If the feature space is not sufficiently rich, the network may be blind to properties of the image that turn out to be necessary for detection of OOD inputs. Consider, for instance, the case of visual inputs. Variation in captured images is either due to semantic differences of the objects (e.g. pose, shape, texture), or due to differences in the imaging process (e.g. lighting, camera position). Depending on the application, an unfamiliar variation of either type could lead to an input being deemed out-of-distribution. We therefore desire intermediate feature spaces defined by f to capture as many semantic properties as possible, while also remaining sensitive to properties of the imaging process.
Supervised learning produces semantic representations, but only to the extent that those representations discriminate between classes labeled in the dataset. The network f is not incentivized to learn features (semantic or otherwise) beyond the bare minimum necessary to classify. Current state-of-the-art approaches to OOD detection enrich the intermediate feature space beyond what would ordinarily be learned via only supervised learning on the inlier dataset.
The key idea of this paper is to encourage f to learn as many high-level, task-agnostic, semantic features as possible from the in-distribution dataset, so as to enable it to detect any kind of out-of-distribution input at test time.
Contrastive training shapes z (activations in penultimate layer of f) to be sensitive to capture information relevant for OOD detection. They rely on having a richer representation to define the distribution.
Using a set of class-preserving transformations, SimCLR introduces a loss that pulls transformed versions of the same image closer to each other, whilst pushing all other images away. This incentivizes the model to learn features that discriminate between all dataset images, even if they belong to the same class. When combined with supervised training, f learns features that are both rich and semantically discriminative.
They distinguish between near OOD regimes where inlier and outlier distributions are meaningfully similar, and far OOD regimes where the two are unrelated. Near OOD is encountered more often in practice, e.g. (from the paper) - a system that detects medical pathologies will often encounter patients with atypical combinations of pathologies (near OOD) and will have to be reliable nonetheless. A completely broken sensor (far OOD) is less prevalent by comparison. Consequently, they advocate for quantification of the ‘similarity’ of inlier and outlier distributions used in evaluations, and propose a metric.
For image classification, camera parameter and illumination are obvious variations. Both can be approximated by translating, scaling and rotating the image, as well as applying brightness and contrast transformations.
Architecture is similar to SimCLR with an encoder network. It has two projection heads - one for mapping to class predictions and the other for mapping to a low dimensional embedding over which contrastive loss is defined.

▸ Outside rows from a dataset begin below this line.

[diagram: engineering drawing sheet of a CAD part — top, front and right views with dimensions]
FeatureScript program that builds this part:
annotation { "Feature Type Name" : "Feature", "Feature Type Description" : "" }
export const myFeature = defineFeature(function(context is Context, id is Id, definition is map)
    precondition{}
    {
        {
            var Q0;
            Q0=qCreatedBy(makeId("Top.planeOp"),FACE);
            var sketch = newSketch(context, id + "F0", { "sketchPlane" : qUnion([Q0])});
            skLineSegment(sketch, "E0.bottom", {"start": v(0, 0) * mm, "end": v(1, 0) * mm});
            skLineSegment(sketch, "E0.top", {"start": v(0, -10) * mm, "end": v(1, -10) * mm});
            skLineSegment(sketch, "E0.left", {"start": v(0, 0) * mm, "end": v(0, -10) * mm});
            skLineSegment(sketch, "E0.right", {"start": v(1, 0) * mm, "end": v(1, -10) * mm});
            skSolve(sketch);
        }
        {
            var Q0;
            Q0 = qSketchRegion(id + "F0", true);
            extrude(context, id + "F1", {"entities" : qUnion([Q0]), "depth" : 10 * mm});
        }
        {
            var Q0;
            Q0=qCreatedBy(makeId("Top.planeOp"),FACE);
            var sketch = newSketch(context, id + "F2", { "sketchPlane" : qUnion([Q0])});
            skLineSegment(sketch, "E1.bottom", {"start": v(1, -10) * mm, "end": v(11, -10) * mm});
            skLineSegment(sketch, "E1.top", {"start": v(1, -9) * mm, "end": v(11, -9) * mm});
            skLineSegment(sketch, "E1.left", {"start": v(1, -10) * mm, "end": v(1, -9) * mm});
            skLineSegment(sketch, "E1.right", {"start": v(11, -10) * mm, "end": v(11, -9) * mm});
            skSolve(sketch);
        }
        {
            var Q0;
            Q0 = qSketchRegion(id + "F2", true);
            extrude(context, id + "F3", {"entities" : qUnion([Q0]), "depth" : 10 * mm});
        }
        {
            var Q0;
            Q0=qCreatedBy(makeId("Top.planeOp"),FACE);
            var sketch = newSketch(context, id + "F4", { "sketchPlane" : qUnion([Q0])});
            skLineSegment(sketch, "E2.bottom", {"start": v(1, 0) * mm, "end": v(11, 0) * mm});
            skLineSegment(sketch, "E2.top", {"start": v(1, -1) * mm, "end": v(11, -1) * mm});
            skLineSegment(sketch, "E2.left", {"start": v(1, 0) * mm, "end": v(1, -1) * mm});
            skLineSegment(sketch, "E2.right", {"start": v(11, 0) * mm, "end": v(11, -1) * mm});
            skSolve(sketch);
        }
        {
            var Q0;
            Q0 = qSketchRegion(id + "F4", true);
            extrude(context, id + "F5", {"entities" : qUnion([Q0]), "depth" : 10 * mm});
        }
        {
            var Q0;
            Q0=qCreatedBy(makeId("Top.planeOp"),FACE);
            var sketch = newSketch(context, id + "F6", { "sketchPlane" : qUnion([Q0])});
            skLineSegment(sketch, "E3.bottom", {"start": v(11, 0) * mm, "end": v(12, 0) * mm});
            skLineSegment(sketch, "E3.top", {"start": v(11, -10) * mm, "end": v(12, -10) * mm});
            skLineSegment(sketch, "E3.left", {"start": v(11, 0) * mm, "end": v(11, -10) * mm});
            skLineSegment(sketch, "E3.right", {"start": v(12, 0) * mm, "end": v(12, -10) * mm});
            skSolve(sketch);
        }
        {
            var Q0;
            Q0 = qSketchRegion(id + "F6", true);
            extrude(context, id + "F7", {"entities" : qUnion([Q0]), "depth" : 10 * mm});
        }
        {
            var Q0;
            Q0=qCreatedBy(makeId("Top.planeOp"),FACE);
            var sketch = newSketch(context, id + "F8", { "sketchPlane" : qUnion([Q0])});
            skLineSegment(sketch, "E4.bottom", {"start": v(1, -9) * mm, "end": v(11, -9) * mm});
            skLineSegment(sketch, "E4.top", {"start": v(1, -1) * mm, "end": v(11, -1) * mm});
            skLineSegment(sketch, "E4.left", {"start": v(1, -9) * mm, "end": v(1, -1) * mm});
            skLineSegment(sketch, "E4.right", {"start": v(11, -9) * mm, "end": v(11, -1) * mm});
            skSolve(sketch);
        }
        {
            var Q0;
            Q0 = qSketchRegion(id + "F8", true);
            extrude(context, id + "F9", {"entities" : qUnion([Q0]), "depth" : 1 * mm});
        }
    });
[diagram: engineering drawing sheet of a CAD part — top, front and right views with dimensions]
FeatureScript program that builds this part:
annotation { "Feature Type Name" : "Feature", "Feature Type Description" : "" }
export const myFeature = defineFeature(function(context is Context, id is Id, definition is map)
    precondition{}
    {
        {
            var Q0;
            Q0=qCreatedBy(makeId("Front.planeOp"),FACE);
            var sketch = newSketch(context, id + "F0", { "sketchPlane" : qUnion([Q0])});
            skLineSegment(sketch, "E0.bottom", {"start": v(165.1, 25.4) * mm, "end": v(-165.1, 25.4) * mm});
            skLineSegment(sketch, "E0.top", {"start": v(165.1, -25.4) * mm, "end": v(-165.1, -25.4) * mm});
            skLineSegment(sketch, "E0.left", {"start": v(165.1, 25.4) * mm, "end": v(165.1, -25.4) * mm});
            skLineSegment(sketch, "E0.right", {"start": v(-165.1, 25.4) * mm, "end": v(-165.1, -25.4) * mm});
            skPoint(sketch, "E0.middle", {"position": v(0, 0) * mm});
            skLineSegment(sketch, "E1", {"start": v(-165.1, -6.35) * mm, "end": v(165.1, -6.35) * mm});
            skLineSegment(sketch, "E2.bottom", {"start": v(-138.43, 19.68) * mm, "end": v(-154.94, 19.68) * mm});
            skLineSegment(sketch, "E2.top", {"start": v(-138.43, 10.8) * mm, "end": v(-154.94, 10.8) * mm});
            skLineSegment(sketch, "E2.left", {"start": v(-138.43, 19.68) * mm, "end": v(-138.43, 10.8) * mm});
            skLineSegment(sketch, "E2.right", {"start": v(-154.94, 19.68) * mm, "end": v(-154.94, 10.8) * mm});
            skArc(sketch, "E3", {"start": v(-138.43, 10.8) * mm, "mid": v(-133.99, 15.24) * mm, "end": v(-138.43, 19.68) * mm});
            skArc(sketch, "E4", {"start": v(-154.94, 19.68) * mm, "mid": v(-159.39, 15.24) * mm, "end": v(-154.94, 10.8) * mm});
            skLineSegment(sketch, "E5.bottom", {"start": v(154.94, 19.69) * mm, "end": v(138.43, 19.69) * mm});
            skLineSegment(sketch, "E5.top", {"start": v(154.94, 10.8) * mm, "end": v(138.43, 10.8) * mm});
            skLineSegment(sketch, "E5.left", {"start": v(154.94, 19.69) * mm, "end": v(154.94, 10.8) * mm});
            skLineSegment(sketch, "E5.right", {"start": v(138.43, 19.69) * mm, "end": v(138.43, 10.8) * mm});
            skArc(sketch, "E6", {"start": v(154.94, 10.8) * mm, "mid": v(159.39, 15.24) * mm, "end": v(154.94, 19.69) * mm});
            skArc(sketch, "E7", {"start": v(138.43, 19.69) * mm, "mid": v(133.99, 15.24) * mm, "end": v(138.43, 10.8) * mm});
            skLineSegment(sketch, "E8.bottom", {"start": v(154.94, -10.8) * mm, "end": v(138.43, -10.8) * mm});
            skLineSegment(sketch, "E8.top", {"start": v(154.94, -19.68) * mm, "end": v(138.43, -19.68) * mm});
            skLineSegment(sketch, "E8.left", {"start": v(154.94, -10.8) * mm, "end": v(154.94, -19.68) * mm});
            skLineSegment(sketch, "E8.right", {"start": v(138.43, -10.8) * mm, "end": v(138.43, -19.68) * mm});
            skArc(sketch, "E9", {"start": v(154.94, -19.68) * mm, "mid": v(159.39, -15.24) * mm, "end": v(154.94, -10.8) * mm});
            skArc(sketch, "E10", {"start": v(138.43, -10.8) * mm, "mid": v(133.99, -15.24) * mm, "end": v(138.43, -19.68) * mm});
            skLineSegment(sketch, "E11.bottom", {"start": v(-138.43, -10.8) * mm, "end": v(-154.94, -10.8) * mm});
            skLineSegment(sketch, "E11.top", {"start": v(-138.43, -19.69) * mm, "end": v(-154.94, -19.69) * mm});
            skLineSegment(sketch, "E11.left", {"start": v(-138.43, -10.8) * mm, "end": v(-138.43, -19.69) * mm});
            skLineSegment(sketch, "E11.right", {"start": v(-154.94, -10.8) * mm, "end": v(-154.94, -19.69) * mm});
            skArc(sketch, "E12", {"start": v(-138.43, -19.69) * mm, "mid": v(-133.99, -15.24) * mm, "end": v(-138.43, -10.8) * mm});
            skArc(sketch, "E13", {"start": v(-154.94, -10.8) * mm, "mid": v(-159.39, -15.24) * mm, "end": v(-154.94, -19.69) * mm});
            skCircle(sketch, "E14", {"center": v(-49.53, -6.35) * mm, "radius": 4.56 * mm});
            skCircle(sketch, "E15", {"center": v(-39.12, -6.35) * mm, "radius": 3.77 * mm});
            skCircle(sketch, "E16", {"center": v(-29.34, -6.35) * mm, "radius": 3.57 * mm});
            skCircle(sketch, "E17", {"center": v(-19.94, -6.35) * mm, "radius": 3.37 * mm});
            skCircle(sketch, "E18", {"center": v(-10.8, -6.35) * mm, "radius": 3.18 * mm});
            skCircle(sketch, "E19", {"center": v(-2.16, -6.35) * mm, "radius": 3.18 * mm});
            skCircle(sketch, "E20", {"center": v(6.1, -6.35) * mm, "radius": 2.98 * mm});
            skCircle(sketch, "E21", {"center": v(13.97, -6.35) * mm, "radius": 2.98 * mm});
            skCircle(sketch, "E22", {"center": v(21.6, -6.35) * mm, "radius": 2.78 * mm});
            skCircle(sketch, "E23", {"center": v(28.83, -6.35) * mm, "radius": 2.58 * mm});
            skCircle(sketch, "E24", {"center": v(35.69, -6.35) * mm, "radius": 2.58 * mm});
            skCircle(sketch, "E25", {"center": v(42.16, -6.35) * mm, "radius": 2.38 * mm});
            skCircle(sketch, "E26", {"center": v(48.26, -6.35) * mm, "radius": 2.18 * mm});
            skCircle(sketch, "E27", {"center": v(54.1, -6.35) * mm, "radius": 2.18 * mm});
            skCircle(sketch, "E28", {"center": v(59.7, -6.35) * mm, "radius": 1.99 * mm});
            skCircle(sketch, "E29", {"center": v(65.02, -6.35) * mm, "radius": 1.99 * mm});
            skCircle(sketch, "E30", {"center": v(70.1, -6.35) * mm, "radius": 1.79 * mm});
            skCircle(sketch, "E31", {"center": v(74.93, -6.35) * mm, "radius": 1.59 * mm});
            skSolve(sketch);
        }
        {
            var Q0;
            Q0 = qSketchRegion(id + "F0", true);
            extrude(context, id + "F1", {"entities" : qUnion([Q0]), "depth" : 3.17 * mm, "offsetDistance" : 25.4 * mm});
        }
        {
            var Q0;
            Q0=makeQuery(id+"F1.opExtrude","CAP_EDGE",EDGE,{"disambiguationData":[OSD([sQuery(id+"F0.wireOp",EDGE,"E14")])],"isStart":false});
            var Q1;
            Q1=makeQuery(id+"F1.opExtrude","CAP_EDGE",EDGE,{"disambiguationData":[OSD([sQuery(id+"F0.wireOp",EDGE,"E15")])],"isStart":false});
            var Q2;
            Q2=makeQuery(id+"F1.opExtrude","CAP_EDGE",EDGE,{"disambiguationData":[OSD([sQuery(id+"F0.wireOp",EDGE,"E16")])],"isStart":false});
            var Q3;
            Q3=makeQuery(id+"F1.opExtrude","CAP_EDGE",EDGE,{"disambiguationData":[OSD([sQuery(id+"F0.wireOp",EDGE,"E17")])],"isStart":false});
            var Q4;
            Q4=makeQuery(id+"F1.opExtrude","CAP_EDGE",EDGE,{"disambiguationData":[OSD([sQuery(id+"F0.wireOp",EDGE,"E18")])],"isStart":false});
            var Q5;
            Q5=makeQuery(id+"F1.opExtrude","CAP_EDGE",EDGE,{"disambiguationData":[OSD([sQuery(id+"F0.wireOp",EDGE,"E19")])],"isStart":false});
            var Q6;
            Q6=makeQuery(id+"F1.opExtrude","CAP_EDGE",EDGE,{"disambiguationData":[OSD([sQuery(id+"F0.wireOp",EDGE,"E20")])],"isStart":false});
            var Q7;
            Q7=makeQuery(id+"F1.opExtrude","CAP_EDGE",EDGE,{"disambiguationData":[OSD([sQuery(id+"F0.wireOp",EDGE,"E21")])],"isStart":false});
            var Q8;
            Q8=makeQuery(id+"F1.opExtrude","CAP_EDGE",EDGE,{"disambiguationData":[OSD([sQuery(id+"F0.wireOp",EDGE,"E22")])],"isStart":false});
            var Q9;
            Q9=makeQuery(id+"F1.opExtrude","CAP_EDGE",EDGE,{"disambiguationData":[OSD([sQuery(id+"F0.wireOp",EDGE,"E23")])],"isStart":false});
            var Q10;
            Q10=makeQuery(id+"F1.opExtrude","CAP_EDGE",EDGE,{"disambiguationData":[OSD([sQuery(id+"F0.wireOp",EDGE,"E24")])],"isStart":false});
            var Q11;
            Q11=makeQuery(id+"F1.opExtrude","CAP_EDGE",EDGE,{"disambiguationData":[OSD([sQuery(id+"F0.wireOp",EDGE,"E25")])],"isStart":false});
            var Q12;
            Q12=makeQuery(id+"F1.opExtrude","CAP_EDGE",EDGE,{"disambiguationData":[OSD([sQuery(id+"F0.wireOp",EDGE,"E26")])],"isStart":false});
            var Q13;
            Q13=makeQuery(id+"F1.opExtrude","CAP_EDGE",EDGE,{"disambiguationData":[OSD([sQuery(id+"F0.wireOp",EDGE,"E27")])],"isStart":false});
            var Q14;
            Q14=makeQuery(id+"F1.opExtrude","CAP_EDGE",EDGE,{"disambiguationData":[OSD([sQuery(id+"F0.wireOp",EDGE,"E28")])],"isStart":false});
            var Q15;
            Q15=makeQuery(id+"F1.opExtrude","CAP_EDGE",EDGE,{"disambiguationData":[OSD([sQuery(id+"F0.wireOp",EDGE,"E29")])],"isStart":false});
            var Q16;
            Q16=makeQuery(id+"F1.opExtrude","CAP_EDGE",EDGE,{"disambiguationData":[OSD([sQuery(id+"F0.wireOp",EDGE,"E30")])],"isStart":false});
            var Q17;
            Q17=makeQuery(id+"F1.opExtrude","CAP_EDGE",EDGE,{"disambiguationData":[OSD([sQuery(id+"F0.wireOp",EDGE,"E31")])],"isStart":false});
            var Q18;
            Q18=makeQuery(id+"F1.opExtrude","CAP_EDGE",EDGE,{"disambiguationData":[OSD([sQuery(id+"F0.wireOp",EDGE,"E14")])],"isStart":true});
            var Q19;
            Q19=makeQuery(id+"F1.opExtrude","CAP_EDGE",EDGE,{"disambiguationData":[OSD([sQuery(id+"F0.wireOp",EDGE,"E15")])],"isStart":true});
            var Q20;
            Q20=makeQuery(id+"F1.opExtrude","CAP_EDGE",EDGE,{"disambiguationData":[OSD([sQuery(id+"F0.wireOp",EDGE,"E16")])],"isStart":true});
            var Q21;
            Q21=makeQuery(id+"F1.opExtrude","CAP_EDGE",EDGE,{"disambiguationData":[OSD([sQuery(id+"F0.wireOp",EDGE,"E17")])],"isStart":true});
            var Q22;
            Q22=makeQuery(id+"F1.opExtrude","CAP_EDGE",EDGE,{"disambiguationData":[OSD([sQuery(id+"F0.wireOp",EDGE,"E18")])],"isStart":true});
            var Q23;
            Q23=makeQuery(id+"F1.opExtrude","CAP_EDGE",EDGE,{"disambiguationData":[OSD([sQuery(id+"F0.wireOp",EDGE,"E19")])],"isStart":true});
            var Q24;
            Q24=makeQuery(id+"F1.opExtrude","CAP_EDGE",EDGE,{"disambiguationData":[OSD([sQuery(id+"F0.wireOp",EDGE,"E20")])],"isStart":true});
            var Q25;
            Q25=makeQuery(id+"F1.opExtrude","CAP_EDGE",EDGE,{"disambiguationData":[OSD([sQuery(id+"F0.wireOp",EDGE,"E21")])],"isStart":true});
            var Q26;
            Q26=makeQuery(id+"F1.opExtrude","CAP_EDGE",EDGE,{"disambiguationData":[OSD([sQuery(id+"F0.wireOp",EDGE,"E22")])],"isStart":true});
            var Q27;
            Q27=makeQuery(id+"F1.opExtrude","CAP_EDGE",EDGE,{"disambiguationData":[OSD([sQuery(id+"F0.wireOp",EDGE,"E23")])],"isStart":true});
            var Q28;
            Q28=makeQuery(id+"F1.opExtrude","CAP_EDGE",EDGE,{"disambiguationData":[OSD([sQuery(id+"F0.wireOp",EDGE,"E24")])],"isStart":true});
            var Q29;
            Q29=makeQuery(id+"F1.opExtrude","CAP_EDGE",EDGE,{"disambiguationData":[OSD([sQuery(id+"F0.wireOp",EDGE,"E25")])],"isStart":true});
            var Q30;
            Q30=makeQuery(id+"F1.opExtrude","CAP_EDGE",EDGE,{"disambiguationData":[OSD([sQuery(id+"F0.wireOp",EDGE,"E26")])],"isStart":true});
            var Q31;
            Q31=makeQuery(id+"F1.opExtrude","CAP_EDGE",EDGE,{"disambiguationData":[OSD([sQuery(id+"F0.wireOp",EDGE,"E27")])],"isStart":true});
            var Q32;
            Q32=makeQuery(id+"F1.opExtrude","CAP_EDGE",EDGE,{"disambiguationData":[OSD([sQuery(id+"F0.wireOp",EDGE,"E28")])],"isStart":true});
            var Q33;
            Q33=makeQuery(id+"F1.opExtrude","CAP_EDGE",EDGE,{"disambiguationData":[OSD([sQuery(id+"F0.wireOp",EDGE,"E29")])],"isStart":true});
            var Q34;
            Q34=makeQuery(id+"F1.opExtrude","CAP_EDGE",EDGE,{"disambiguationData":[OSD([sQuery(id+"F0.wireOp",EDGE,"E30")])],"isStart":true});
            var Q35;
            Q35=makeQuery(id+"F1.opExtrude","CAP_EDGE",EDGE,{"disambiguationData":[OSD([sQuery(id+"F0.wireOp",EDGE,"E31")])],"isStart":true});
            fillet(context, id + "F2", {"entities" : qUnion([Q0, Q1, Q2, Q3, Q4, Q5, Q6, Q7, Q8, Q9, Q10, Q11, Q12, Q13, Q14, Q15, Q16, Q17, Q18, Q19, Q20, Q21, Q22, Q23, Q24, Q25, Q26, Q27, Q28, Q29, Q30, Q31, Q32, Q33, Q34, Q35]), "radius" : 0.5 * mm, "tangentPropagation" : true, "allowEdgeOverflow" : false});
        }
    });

Only IID samples are used in training. In the first stage of training, only contrastive loss is used for a large number of epochs to learn representations. The class loss is added much later for a small number of epochs.
A Gaussian distribution is fit to the activations (lower dimensional embedding from the projection network).
Contrastive loss encourages the network to encode all features capable of distinguishing between samples rather than only those necessary to discriminate between classes.
To simplify the distribution of the activation that is fitted, label smoothing is added to the cross-entropy loss, so as to prevent the network from spreading out the activations in an attempt to drive the logits of the correct class to infinity. This encourages tight clustering of the activations of each class.
Therefore, they perform density estimation class-wise, over the activations z at the penultimate layer. For each class c, an n-dimensional multivariate Gaussian is estimated with n being the dimension of z. For the OOD score s(x), the highest density is taken over all the class-conditional Gaussian components. A high score s(x) indicates that the representation of a test sample in the embedding space lies close to the typical set for one of the classes. Conversely, a low score signifies that the test sample has a representation that is far from all training set examples and is therefore likely to represent an OOD example.
They showed that representations obtained through contrastive training improve OOD detection performance beyond what is possible with purely supervised training. The representations are shaped by joint training, in which the contrastive loss pushes the representations apart, even within each class, while the supervised loss acts to cluster the representations by class.